◆ Problem ◆
Reproduce the entries word for word, and omit any picture you find in them.

Collected data
:::::

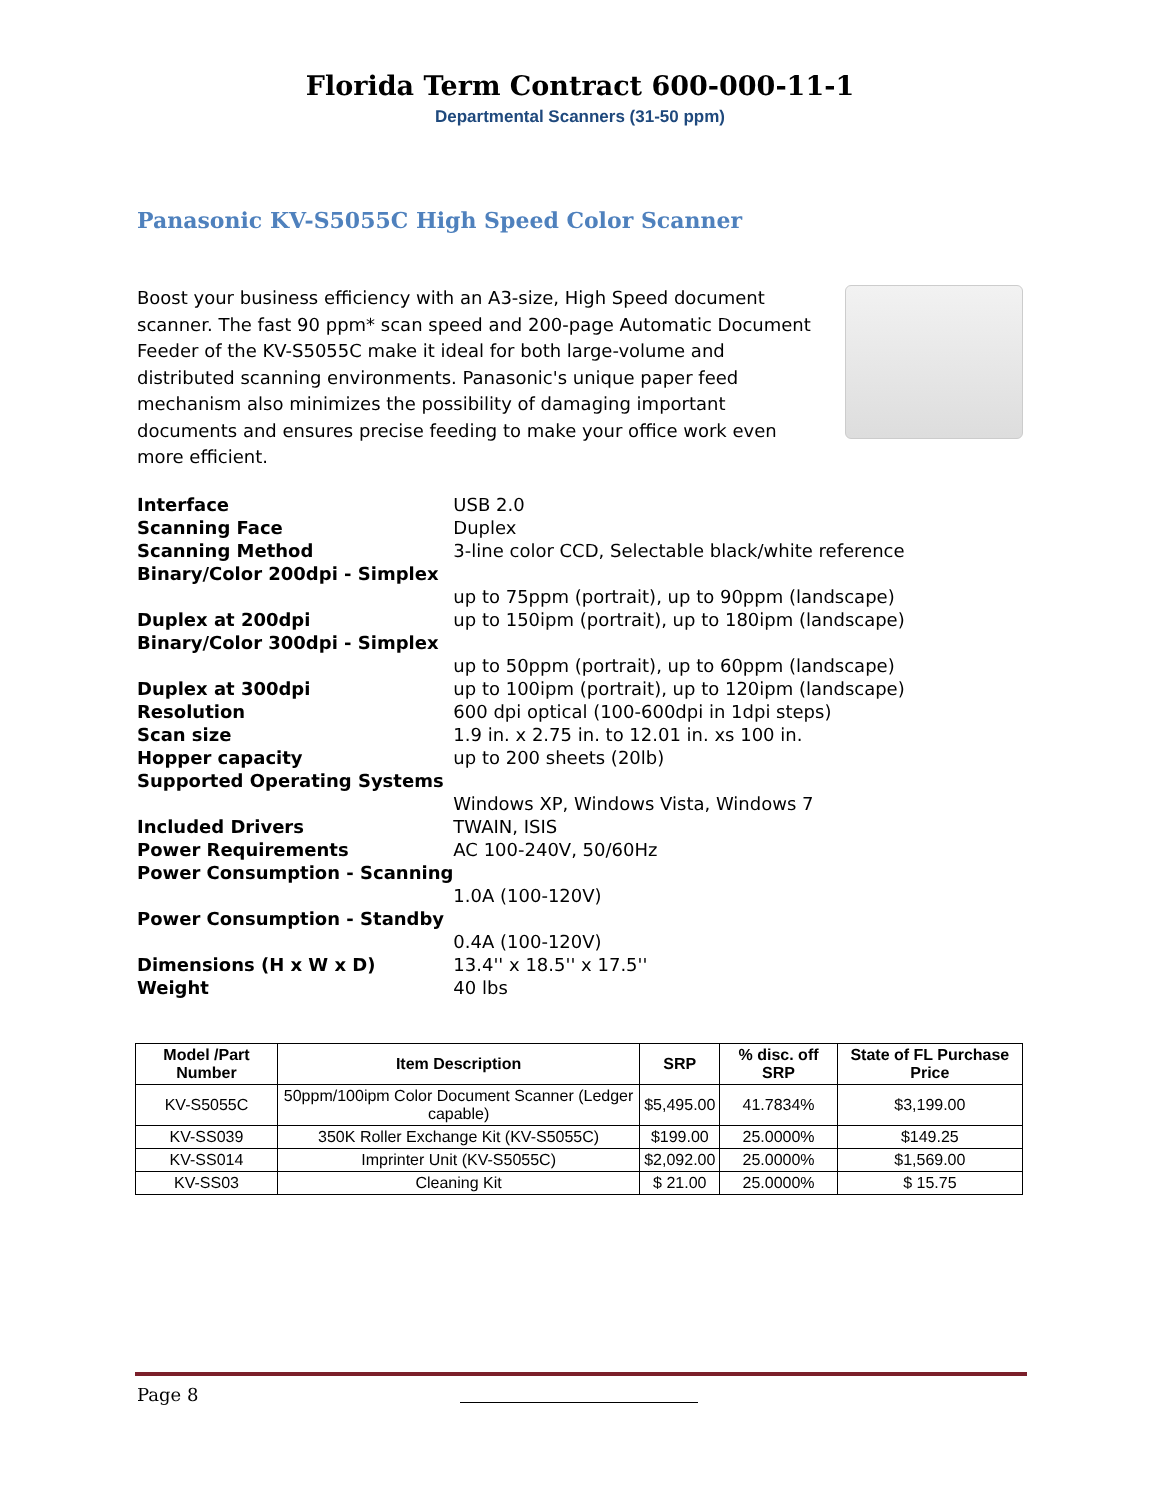Florida Term Contract 600-000-11-1
Departmental Scanners (31-50 ppm)
Panasonic KV-S5055C High Speed Color Scanner
Boost your business efficiency with an A3-size, High Speed document scanner. The fast 90 ppm* scan speed and 200-page Automatic Document Feeder of the KV-S5055C make it ideal for both large-volume and distributed scanning environments. Panasonic's unique paper feed mechanism also minimizes the possibility of damaging important documents and ensures precise feeding to make your office work even more efficient.
| Interface | USB 2.0 |
| Scanning Face | Duplex |
| Scanning Method | 3-line color CCD, Selectable black/white reference |
| Binary/Color 200dpi - Simplex | |
| | up to 75ppm (portrait), up to 90ppm (landscape) |
| Duplex at 200dpi | up to 150ipm (portrait), up to 180ipm (landscape) |
| Binary/Color 300dpi - Simplex | |
| | up to 50ppm (portrait), up to 60ppm (landscape) |
| Duplex at 300dpi | up to 100ipm (portrait), up to 120ipm (landscape) |
| Resolution | 600 dpi optical (100-600dpi in 1dpi steps) |
| Scan size | 1.9 in. x 2.75 in. to 12.01 in. xs 100 in. |
| Hopper capacity | up to 200 sheets (20lb) |
| Supported Operating Systems | |
| | Windows XP, Windows Vista, Windows 7 |
| Included Drivers | TWAIN, ISIS |
| Power Requirements | AC 100-240V, 50/60Hz |
| Power Consumption - Scanning | |
| | 1.0A (100-120V) |
| Power Consumption - Standby | |
| | 0.4A (100-120V) |
| Dimensions (H x W x D) | 13.4'' x 18.5'' x 17.5'' |
| Weight | 40 lbs |
| Model /Part Number | Item Description | SRP | % disc. off SRP | State of FL Purchase Price |
| --- | --- | --- | --- | --- |
| KV-S5055C | 50ppm/100ipm Color Document Scanner (Ledger capable) | $5,495.00 | 41.7834% | $3,199.00 |
| KV-SS039 | 350K Roller Exchange Kit (KV-S5055C) | $199.00 | 25.0000% | $149.25 |
| KV-SS014 | Imprinter Unit (KV-S5055C) | $2,092.00 | 25.0000% | $1,569.00 |
| KV-SS03 | Cleaning Kit | $ 21.00 | 25.0000% | $ 15.75 |
Page 8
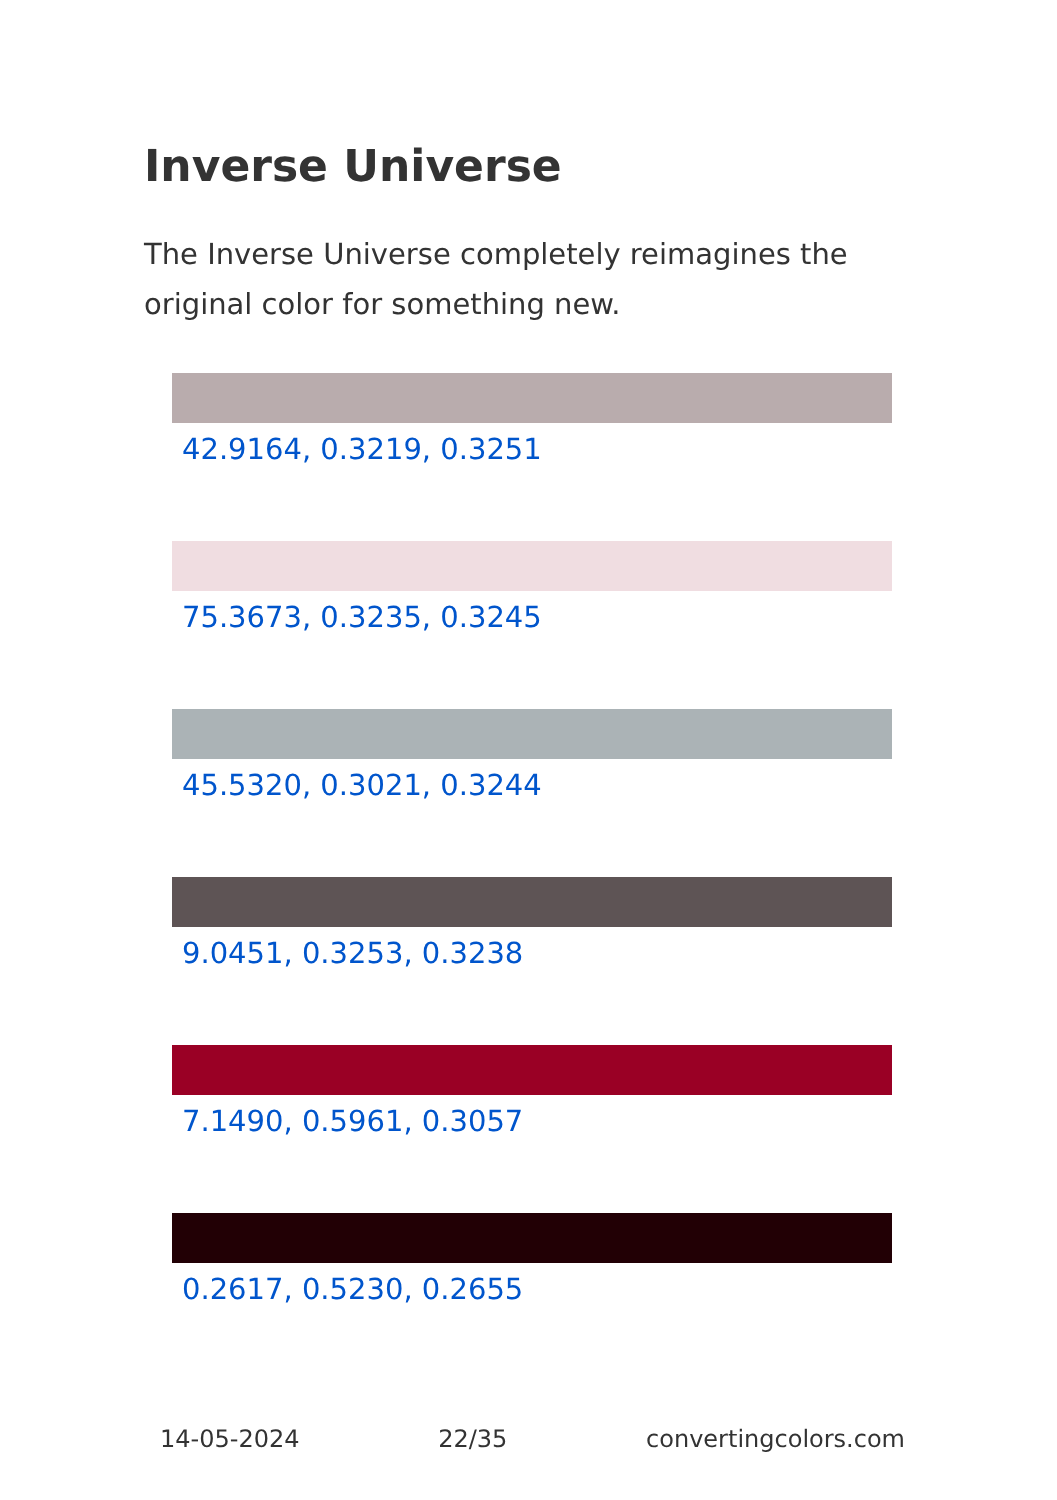Inverse Universe
The Inverse Universe completely reimagines the original color for something new.
42.9164, 0.3219, 0.3251
75.3673, 0.3235, 0.3245
45.5320, 0.3021, 0.3244
9.0451, 0.3253, 0.3238
7.1490, 0.5961, 0.3057
0.2617, 0.5230, 0.2655
14-05-2024 22/35 convertingcolors.com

:::::

◆ Solved exercise ◆
Florida Term Contract 600-000-11-1
Departmental Scanners (31-50 ppm)
Panasonic KV-S5055C High Speed Color Scanner
Boost your business efficiency with an A3-size, High Speed document scanner. The fast 90 ppm* scan speed and 200-page Automatic Document Feeder of the KV-S5055C make it ideal for both large-volume and distributed scanning environments. Panasonic's unique paper feed mechanism also minimizes the possibility of damaging important documents and ensures precise feeding to make your office work even more efficient.
| Interface | USB 2.0 |
| Scanning Face | Duplex |
| Scanning Method | 3-line color CCD, Selectable black/white reference |
| Binary/Color 200dpi - Simplex | |
| | up to 75ppm (portrait), up to 90ppm (landscape) |
| Duplex at 200dpi | up to 150ipm (portrait), up to 180ipm (landscape) |
| Binary/Color 300dpi - Simplex | |
| | up to 50ppm (portrait), up to 60ppm (landscape) |
| Duplex at 300dpi | up to 100ipm (portrait), up to 120ipm (landscape) |
| Resolution | 600 dpi optical (100-600dpi in 1dpi steps) |
| Scan size | 1.9 in. x 2.75 in. to 12.01 in. xs 100 in. |
| Hopper capacity | up to 200 sheets (20lb) |
| Supported Operating Systems | |
| | Windows XP, Windows Vista, Windows 7 |
| Included Drivers | TWAIN, ISIS |
| Power Requirements | AC 100-240V, 50/60Hz |
| Power Consumption - Scanning | |
| | 1.0A (100-120V) |
| Power Consumption - Standby | |
| | 0.4A (100-120V) |
| Dimensions (H x W x D) | 13.4'' x 18.5'' x 17.5'' |
| Weight | 40 lbs |
| Model /Part Number | Item Description | SRP | % disc. off SRP | State of FL Purchase Price |
| --- | --- | --- | --- | --- |
| KV-S5055C | 50ppm/100ipm Color Document Scanner (Ledger capable) | $5,495.00 | 41.7834% | $3,199.00 |
| KV-SS039 | 350K Roller Exchange Kit (KV-S5055C) | $199.00 | 25.0000% | $149.25 |
| KV-SS014 | Imprinter Unit (KV-S5055C) | $2,092.00 | 25.0000% | $1,569.00 |
| KV-SS03 | Cleaning Kit | $ 21.00 | 25.0000% | $ 15.75 |
Page 8
Inverse Universe
The Inverse Universe completely reimagines the original color for something new.
42.9164, 0.3219, 0.3251
75.3673, 0.3235, 0.3245
45.5320, 0.3021, 0.3244
9.0451, 0.3253, 0.3238
7.1490, 0.5961, 0.3057
0.2617, 0.5230, 0.2655
14-05-2024 22/35 convertingcolors.com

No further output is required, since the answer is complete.